Frédéric Brandon est un récidiviste. Déjà, en 1988, galerie Pascal Gabert à Paris, il avait intitulé une exposition « Vive la peinture de chevalet ». Or aujourd'hui et jusqu'au 28 décembre, au centre d'art contemporain Le Radar à Bayeux qui accroche un choix d'oeuvres appartenant à plusieurs de ses périodes, il reprend ce titre : manière de dire qu'il est resté fidèle à lui-même depuis un quart de siècle ? Sans aucun doute, mais il y a peut-être autre chose. Ce cri d'amour à la peinture en général et à la peinture de chevalet en particulier retentit comme un manifeste. Brandon n'a rien contre l'art contemporain : il en est lui-même partie prenante. Mais il regrette que des manifestations aussi prestigieuses que, par exemple, la Biennale de Lyon, ne présentent aucune peinture et exclusivement des installations. Or le bon vieux tableau est le moyen d'expression spécifique de la civilisation occidentale et il serait dommage de le perdre. Cette exposition s'inscrit donc dans un combat dont Picasso a donné jadis le sens avec force : « Non la peinture n'est pas faite pour décorer les appartements. C'est un instrument de guerre offensive et défensive contre l'ennemi. »
On remarquera que certaines toiles de Brandon appartiennent à la série « ça ira bien avec les double-rideaux ». L'ennemi, ce seraient ceux qui, au fond, n'aiment pas la peinture et la cantonnent à un rôle purement décoratif. Mais Frédéric Brandon le dit sans la moindre agressivité : au contraire, il s'inscrit dans une double tradition qui fait tout le charme de son travail : la peinture, avec lui, est à la fois humour et plaisir sensuel.
La peinture est humour : Frédéric Brandon marche volontiers sur les traces du Titien, vous savez, le grand peintre vénitien à qui le duc d'Urbino avait commandé deux portraits, celui de la duchesse son épouse, et celui de sa maîtresse sous l'apparence d'une vénus.
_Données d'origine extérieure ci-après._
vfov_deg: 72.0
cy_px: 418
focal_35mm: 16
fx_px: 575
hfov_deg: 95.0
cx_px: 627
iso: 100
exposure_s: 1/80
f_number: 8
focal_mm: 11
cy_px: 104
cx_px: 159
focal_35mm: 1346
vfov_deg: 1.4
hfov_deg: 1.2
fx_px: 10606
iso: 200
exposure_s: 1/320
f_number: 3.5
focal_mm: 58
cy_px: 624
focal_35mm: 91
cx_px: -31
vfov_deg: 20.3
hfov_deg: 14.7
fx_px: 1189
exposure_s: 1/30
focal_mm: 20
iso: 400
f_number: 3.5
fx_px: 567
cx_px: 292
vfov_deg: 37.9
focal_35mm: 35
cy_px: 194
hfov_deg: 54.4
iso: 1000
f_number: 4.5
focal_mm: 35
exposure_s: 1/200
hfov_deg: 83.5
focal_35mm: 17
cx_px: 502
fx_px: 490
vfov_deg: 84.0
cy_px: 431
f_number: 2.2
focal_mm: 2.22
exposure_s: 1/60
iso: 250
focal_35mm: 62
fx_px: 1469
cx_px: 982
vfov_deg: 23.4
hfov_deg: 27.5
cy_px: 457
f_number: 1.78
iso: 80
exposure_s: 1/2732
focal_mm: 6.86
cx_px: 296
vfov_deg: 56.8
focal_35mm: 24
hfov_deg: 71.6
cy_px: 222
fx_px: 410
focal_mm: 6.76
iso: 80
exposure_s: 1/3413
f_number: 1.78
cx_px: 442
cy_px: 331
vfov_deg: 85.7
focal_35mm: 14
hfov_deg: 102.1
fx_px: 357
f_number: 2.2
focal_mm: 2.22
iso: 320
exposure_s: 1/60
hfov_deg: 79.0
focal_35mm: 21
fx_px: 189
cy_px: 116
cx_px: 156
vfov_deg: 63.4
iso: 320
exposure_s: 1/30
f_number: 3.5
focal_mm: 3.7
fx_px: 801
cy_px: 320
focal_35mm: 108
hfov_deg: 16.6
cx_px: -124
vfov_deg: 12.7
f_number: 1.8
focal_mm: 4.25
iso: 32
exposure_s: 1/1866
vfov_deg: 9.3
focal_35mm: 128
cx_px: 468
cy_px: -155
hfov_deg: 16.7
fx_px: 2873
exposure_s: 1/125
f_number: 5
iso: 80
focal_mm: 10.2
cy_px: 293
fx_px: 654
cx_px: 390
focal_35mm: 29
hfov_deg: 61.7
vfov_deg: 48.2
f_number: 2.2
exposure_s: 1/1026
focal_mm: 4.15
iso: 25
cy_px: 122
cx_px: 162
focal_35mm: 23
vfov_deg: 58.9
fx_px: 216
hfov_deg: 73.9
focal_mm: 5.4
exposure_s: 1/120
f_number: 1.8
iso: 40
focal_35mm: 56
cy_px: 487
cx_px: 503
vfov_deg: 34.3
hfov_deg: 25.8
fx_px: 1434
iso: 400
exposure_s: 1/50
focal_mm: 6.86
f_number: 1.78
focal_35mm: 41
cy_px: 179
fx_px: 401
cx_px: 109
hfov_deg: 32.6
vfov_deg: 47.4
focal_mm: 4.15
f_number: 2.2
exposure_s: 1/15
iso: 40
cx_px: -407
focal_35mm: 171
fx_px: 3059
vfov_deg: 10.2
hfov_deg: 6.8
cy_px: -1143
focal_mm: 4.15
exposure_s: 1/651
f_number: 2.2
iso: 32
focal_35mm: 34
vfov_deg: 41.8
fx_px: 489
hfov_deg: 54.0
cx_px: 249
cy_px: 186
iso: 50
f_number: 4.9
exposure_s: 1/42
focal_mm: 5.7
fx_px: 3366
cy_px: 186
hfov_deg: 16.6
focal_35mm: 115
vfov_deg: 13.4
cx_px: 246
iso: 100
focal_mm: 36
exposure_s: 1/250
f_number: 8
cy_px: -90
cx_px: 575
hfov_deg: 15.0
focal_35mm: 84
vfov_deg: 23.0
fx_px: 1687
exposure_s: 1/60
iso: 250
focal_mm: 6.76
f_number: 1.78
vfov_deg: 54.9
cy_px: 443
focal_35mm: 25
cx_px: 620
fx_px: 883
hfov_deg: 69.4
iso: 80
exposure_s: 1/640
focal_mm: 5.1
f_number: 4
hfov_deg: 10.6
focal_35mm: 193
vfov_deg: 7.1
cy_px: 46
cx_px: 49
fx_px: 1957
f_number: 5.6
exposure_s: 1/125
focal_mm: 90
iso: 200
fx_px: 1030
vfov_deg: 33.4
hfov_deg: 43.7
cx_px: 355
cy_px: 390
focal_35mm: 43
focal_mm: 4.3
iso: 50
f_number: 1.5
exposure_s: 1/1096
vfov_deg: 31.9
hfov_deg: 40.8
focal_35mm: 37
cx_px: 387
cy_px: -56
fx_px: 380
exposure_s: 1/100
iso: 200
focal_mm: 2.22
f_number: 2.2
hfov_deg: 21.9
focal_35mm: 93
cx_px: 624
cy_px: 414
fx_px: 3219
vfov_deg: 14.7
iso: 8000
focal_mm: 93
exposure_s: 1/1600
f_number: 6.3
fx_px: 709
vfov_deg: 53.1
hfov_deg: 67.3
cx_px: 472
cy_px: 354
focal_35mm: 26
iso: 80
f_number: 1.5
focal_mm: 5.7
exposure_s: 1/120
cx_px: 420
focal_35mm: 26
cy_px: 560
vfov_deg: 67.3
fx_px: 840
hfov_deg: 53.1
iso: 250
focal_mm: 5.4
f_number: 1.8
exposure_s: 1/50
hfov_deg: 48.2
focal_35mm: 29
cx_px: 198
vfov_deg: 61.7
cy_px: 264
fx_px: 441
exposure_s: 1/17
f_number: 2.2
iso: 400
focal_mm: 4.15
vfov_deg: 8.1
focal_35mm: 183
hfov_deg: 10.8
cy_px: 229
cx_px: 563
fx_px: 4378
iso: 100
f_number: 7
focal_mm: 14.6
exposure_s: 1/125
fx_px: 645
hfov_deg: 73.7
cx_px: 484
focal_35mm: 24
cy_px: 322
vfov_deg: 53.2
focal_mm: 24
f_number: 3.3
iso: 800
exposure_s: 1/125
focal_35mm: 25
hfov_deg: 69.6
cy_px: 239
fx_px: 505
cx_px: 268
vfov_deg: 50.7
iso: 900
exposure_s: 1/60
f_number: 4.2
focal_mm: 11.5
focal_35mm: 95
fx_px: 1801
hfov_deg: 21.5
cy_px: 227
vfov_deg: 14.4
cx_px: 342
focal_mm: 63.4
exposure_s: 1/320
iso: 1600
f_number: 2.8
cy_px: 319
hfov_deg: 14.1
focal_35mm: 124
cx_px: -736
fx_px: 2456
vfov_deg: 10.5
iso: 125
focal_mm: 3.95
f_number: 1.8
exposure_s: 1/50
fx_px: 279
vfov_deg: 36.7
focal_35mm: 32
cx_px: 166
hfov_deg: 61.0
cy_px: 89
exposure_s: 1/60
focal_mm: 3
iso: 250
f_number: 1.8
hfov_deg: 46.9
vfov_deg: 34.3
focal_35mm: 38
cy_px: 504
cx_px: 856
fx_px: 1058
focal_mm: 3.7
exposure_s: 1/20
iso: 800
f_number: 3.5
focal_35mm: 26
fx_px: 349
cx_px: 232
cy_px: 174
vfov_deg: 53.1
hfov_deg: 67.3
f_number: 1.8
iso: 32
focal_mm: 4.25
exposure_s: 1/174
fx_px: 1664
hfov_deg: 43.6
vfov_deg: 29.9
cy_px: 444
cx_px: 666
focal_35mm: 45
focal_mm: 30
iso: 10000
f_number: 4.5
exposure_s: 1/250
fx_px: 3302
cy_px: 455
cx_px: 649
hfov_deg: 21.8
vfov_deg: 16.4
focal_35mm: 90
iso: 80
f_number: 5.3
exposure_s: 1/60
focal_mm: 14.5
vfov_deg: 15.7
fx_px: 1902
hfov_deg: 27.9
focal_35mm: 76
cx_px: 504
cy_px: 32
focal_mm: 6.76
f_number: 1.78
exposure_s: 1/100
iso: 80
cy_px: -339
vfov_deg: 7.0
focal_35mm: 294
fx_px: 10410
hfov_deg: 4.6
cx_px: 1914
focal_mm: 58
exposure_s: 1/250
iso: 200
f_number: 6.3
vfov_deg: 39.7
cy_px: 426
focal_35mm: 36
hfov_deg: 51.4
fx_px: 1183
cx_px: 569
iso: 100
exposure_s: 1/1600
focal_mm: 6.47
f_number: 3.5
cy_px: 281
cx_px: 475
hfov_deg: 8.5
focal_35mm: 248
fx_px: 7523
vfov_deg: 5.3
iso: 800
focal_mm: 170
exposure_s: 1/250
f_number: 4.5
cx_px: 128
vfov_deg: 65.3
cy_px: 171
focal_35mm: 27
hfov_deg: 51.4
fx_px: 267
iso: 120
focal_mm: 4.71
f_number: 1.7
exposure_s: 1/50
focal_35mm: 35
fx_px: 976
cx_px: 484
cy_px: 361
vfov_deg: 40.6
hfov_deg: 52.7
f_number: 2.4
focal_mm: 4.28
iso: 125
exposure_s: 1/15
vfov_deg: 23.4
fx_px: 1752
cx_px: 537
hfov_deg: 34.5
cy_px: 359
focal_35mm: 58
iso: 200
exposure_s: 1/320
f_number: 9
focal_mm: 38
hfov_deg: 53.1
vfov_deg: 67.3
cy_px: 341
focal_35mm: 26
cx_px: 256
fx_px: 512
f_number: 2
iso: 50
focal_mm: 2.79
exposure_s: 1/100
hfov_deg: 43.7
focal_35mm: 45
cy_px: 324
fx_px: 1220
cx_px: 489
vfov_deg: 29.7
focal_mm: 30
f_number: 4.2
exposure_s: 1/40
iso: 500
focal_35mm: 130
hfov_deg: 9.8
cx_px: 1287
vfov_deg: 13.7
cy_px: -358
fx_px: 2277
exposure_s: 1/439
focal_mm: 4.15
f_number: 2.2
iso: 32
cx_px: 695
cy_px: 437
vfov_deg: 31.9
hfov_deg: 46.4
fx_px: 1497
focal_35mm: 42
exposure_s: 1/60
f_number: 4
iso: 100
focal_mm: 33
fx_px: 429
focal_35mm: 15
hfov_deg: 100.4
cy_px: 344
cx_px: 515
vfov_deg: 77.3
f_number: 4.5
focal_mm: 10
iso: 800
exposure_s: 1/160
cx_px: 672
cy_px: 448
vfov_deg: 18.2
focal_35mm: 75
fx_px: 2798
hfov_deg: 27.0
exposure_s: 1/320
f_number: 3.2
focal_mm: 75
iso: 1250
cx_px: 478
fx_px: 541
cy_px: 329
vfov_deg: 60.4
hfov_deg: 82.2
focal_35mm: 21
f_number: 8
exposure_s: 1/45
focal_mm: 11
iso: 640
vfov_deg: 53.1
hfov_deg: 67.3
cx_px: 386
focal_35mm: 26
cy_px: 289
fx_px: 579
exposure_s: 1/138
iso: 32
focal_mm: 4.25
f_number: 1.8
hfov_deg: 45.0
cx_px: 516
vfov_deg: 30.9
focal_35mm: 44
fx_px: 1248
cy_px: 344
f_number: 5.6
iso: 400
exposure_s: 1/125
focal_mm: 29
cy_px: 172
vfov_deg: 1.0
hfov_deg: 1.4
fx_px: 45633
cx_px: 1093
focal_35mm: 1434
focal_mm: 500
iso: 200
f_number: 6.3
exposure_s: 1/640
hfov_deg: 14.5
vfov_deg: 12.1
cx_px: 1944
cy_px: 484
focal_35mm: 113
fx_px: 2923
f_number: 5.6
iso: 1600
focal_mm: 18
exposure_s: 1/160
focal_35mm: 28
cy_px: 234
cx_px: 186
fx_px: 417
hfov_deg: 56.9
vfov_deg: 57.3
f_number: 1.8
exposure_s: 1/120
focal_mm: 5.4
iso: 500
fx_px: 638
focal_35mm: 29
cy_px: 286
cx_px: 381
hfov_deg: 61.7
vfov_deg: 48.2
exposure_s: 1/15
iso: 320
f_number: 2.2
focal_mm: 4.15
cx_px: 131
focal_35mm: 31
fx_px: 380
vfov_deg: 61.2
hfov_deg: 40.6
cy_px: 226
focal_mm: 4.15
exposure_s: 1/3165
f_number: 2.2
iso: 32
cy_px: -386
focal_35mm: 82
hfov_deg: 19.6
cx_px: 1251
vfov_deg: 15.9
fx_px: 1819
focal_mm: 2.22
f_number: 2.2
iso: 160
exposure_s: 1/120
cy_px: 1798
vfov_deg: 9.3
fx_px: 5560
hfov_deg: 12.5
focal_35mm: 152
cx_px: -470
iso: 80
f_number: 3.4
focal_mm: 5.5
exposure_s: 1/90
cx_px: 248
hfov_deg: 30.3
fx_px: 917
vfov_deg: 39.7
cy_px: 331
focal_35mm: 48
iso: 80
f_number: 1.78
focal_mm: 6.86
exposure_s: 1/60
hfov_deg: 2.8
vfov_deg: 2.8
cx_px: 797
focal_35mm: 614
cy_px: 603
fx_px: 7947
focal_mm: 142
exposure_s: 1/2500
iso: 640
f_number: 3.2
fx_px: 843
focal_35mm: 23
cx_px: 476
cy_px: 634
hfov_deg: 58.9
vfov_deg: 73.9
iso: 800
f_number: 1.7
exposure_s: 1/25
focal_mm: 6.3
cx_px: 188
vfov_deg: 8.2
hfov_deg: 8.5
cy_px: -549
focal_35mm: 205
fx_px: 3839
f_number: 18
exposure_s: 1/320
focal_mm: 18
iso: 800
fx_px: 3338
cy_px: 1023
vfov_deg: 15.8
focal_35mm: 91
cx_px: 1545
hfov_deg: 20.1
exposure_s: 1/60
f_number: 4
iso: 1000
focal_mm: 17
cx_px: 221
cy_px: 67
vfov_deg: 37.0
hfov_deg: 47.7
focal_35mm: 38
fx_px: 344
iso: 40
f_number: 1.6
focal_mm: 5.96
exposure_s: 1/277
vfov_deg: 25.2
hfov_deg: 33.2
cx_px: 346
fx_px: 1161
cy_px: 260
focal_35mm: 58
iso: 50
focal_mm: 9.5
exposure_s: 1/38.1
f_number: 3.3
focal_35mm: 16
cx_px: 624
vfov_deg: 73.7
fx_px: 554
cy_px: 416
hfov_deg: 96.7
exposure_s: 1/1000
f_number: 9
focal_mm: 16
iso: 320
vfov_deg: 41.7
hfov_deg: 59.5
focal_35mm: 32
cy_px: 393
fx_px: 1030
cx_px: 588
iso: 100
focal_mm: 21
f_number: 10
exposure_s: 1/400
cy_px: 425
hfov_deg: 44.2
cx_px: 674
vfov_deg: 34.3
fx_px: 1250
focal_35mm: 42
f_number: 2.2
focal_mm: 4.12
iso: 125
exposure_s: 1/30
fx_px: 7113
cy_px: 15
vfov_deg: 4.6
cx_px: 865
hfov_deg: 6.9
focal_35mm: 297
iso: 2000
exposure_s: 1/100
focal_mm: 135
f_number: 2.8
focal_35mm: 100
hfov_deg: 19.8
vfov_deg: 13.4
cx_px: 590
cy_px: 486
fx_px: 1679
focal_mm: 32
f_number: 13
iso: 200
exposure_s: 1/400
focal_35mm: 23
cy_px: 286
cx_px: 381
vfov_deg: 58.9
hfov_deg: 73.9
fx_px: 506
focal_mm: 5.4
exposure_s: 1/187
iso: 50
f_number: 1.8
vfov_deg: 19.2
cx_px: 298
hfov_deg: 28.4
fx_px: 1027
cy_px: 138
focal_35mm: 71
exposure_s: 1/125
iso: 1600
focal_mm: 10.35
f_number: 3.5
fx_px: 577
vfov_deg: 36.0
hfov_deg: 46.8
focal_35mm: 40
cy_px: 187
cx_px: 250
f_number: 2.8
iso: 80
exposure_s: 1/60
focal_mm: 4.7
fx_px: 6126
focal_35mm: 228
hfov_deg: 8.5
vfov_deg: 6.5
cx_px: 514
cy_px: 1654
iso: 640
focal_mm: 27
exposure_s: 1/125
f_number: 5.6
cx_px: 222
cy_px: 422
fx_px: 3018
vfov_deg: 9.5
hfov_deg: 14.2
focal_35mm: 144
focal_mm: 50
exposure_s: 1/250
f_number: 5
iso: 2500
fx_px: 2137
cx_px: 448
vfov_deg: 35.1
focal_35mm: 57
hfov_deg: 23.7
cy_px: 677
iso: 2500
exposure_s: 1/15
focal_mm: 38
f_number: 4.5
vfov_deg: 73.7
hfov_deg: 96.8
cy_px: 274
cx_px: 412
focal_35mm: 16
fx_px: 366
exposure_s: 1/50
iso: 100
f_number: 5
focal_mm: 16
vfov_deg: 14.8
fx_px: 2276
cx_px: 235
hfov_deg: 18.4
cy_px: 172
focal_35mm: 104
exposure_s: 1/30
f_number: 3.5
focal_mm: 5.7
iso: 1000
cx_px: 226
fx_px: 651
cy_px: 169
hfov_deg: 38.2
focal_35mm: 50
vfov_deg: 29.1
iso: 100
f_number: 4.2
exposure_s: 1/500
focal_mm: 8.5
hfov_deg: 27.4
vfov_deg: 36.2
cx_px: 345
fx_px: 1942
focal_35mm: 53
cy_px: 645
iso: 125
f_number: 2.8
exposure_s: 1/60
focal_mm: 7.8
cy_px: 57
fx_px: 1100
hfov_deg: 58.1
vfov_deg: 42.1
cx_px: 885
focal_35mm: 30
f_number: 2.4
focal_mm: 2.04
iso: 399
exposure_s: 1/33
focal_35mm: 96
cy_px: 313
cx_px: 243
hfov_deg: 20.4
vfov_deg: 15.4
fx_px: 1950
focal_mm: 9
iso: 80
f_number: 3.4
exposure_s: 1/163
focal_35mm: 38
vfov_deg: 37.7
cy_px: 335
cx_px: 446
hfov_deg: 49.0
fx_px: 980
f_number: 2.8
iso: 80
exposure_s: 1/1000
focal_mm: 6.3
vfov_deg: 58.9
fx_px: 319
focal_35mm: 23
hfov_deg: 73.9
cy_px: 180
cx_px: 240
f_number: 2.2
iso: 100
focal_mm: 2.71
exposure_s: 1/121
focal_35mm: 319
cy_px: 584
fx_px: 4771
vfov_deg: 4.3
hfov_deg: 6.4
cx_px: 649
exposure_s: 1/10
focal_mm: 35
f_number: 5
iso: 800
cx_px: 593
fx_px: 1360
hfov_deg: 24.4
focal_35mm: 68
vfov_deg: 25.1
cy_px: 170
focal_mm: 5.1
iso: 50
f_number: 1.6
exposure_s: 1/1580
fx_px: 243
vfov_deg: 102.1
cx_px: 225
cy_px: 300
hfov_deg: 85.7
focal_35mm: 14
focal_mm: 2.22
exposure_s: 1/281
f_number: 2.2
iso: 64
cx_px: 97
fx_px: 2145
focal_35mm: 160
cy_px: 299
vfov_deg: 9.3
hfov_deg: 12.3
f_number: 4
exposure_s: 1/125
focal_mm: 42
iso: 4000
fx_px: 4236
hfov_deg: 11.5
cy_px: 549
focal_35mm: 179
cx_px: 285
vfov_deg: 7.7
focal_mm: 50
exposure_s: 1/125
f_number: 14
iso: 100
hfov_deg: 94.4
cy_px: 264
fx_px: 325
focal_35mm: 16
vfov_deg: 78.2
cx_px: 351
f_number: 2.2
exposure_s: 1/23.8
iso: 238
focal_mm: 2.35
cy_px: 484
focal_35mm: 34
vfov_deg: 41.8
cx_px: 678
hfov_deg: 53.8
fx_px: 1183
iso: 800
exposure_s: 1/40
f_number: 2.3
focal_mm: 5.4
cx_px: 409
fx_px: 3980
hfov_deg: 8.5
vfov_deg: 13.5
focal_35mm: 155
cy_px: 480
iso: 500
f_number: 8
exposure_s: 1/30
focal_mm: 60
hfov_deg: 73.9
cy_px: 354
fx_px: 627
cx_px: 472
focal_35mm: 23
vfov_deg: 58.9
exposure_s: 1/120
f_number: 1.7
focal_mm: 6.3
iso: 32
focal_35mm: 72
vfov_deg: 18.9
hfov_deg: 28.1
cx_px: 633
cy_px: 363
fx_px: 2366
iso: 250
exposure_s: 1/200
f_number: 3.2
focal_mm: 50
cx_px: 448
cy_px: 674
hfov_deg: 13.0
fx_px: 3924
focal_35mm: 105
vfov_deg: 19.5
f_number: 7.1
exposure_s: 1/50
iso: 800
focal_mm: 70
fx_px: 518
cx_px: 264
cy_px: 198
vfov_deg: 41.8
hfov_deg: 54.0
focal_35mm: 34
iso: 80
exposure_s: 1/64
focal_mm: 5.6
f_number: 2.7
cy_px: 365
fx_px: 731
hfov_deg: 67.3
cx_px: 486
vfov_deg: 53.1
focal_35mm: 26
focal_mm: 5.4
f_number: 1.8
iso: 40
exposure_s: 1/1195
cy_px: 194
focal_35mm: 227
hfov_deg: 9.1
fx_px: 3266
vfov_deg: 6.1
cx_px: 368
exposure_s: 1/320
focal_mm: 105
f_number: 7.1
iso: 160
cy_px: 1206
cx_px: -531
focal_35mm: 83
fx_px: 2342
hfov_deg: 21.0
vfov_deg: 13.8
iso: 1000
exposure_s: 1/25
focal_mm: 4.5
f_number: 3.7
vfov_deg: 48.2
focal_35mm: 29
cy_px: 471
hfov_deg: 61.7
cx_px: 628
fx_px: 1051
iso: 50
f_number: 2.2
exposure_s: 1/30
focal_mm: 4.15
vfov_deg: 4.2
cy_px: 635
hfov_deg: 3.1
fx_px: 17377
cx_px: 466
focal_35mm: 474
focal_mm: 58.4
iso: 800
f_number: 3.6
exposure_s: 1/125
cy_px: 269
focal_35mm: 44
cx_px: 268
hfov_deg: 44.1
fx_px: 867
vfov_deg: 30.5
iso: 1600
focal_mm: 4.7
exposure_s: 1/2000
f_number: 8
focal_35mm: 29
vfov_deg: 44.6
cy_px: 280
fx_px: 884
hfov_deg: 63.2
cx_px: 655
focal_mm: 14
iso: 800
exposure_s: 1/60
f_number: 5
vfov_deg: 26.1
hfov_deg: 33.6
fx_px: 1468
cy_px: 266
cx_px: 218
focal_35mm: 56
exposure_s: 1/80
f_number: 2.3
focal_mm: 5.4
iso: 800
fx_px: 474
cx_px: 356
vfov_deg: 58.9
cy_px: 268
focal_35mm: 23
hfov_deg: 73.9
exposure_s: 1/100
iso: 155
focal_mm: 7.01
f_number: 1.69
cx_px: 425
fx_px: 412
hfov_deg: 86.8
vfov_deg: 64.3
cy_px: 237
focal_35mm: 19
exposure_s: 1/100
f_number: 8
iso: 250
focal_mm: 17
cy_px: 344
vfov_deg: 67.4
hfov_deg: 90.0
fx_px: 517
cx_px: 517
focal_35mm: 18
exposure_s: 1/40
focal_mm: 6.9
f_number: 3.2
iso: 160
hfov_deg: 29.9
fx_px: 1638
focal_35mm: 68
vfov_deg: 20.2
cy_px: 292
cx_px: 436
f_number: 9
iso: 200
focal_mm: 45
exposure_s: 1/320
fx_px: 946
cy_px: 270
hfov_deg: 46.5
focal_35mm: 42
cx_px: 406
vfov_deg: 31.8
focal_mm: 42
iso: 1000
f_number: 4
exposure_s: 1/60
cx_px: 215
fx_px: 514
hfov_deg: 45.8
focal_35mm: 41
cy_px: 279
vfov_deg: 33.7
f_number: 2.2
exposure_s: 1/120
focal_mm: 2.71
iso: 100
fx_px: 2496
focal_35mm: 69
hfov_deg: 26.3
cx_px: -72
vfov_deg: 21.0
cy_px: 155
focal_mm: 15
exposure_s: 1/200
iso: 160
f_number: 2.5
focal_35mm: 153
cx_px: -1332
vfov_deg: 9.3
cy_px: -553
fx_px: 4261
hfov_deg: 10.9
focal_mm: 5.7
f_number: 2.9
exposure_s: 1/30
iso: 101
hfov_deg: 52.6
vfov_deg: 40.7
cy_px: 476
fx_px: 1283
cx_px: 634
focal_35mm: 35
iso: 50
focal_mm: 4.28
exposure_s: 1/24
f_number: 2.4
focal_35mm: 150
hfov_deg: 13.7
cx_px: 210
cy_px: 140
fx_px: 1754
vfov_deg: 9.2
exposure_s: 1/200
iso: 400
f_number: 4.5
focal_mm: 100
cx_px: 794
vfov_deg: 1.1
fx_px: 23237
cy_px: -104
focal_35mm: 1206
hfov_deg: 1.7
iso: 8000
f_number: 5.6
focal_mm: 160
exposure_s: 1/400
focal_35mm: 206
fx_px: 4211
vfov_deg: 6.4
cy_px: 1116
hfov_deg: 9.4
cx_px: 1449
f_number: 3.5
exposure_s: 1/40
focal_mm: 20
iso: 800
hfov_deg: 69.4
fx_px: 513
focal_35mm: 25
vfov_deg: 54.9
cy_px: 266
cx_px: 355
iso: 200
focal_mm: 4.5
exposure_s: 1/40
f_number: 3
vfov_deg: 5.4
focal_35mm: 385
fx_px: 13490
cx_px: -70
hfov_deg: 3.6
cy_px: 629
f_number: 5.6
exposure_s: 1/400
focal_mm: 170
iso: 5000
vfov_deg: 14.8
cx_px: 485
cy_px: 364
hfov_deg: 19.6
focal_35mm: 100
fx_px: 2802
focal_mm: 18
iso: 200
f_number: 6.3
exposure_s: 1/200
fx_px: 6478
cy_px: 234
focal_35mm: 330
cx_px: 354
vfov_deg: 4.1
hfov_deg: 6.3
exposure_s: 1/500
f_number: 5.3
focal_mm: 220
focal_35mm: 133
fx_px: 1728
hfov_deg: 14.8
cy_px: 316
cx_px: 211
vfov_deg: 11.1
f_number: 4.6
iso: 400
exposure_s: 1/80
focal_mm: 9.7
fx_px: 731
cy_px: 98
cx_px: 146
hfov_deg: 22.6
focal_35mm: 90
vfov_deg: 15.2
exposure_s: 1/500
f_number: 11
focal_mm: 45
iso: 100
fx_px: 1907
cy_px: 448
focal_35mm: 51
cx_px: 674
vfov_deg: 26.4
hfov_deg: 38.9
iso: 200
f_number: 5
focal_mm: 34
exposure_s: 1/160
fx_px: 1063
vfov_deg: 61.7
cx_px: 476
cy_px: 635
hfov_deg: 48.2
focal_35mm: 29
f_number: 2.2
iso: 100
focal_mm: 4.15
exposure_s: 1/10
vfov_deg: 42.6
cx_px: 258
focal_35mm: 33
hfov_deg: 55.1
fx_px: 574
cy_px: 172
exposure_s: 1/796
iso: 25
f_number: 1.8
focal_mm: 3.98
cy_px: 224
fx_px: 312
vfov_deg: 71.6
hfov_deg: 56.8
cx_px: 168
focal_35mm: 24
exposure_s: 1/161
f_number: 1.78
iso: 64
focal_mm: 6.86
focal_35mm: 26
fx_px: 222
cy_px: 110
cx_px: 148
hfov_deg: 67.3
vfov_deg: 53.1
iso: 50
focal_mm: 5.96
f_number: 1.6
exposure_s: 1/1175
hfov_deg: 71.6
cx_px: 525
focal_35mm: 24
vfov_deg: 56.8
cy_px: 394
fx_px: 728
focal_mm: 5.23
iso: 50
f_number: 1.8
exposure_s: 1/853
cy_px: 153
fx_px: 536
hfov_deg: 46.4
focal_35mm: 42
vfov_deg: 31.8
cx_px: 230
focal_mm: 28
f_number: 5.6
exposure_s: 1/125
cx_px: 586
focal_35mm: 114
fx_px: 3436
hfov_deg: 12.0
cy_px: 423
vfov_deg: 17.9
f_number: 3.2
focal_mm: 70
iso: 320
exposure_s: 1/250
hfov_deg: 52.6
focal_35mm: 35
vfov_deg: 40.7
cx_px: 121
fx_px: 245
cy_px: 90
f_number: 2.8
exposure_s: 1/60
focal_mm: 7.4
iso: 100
Avez-vous remarqué que la duchesse a près d'elle un petit chien, et que le charmant animal, c'est bien lui, se retrouve au bout du lit de la maîtresse dite Vénus d'Urbino ? Humour discret du maître du 16e siècle que ne désavouerait pas un Brandon répondant à la question « qu'est-ce que la peinture ? » par des représentations pleines de tendresse de quelques vaches normandes...
La peinture est plaisir sensuel : Frédéric Brandon doit se souvenir, quand il peint, de la touche souveraine d'Edouard Manet, vous savez, le grand peintre français du XIXe siècle qui, pour représenter la femme qu'il aime (secrètement) sur son balcon, place une touche géniale de rose dans sa chevelure brune. Nous voyons une oreille, et nous ne voyons pas qu'en tant qu'oreille seulement, elle serait énorme et devrait défigurer Berthe Morisot. Pourquoi ? Parce qu'il n'y a ici qu'une touche de peinture, et non une représentation d'oreille, parfaitement à sa place dans l'économie générale du tableau. Regardons maintenant particulièrement les oeuvres de la série « Vive la peinture de chevalet : ne forment-elles pas un festival de touches généreuses, jubilatoires, en un mot sensuelles, par lesquelles Frédéric Brandon ne se fait pas seulement plaisir : il réussit me semble-t-il à nous le faire partager. Ne le boudons surtout pas, ce plaisir, et accompagnons ainsi Brandon dans son combat. Un combat pacifique pour que vive la peinture. En tout cas un combat nécessaire par les temps qui courent.